Work to complete. Extract each line of the records below that contains the word "alla".

-------- Extracted entries --------

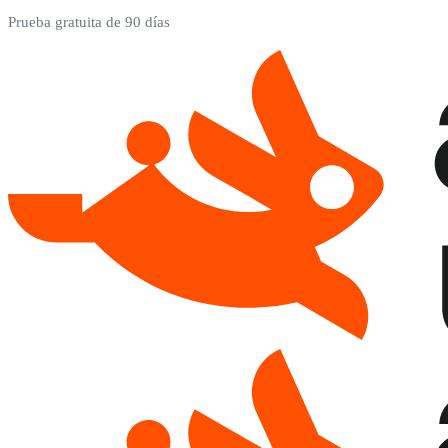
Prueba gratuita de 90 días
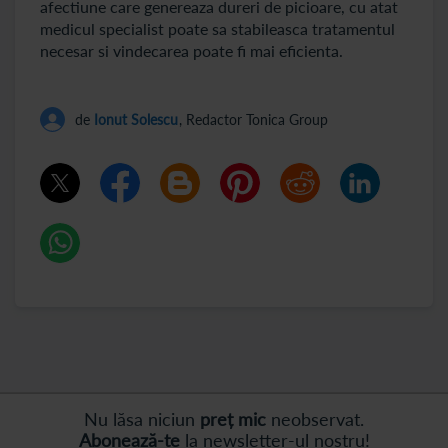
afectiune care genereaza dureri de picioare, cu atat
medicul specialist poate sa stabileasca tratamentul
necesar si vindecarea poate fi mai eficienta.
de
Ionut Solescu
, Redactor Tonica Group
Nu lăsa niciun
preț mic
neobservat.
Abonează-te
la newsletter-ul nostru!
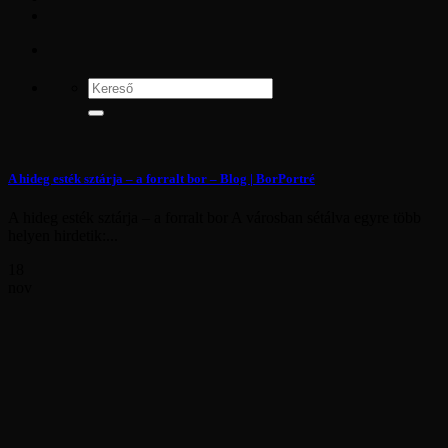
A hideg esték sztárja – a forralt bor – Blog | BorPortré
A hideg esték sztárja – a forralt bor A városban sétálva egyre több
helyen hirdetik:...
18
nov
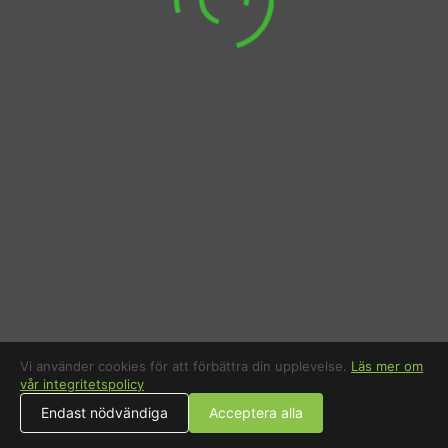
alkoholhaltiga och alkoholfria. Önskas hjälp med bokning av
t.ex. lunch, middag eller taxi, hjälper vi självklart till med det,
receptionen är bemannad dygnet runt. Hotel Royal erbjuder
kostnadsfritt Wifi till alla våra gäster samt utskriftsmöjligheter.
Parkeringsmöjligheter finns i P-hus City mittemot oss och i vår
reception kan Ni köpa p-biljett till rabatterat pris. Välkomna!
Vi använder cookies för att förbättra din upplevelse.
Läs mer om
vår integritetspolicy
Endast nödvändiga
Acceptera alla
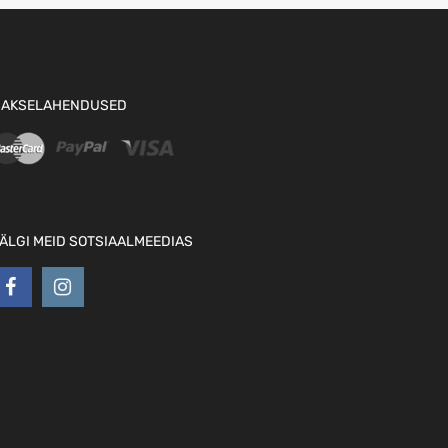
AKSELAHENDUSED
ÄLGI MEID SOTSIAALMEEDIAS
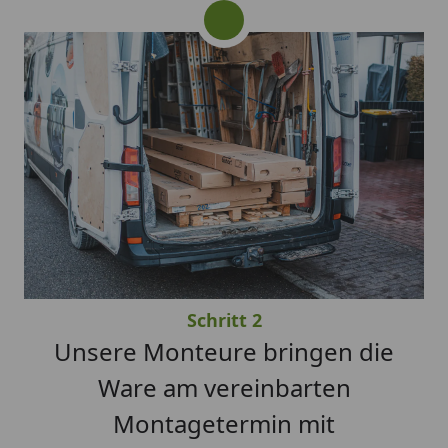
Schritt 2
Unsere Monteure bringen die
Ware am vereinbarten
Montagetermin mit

--------
-------- Extracted entries --------

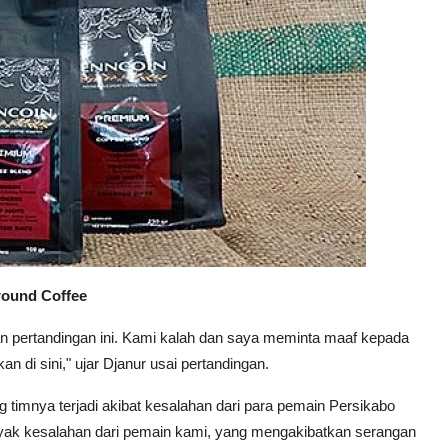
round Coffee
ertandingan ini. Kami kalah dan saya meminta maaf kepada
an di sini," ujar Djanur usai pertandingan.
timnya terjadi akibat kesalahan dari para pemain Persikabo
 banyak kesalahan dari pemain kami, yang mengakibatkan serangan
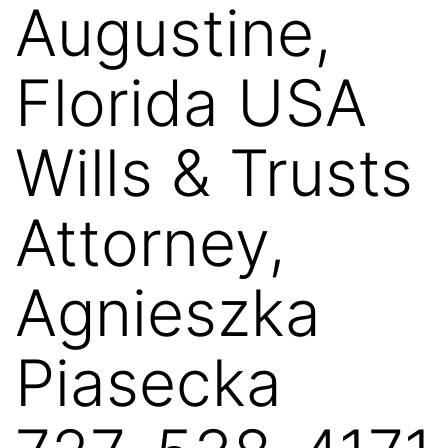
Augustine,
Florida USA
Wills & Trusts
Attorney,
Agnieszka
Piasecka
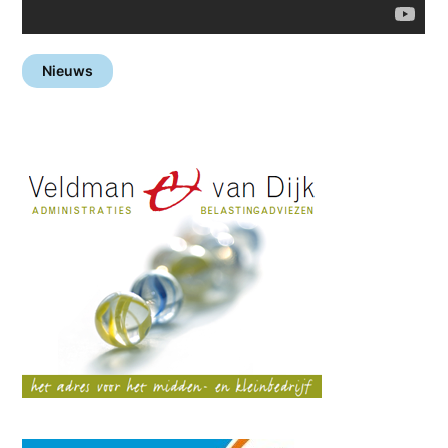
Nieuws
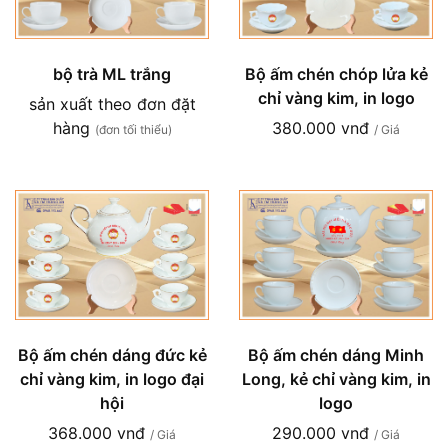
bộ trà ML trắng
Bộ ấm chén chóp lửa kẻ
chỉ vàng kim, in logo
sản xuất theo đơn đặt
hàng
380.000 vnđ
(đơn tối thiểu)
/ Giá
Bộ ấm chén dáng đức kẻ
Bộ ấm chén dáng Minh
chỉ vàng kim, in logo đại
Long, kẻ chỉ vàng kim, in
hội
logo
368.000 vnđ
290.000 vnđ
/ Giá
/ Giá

--------

Answer space.
kostnadsfritt Wifi till alla våra gäster samt utskriftsmöjligheter.
Acceptera alla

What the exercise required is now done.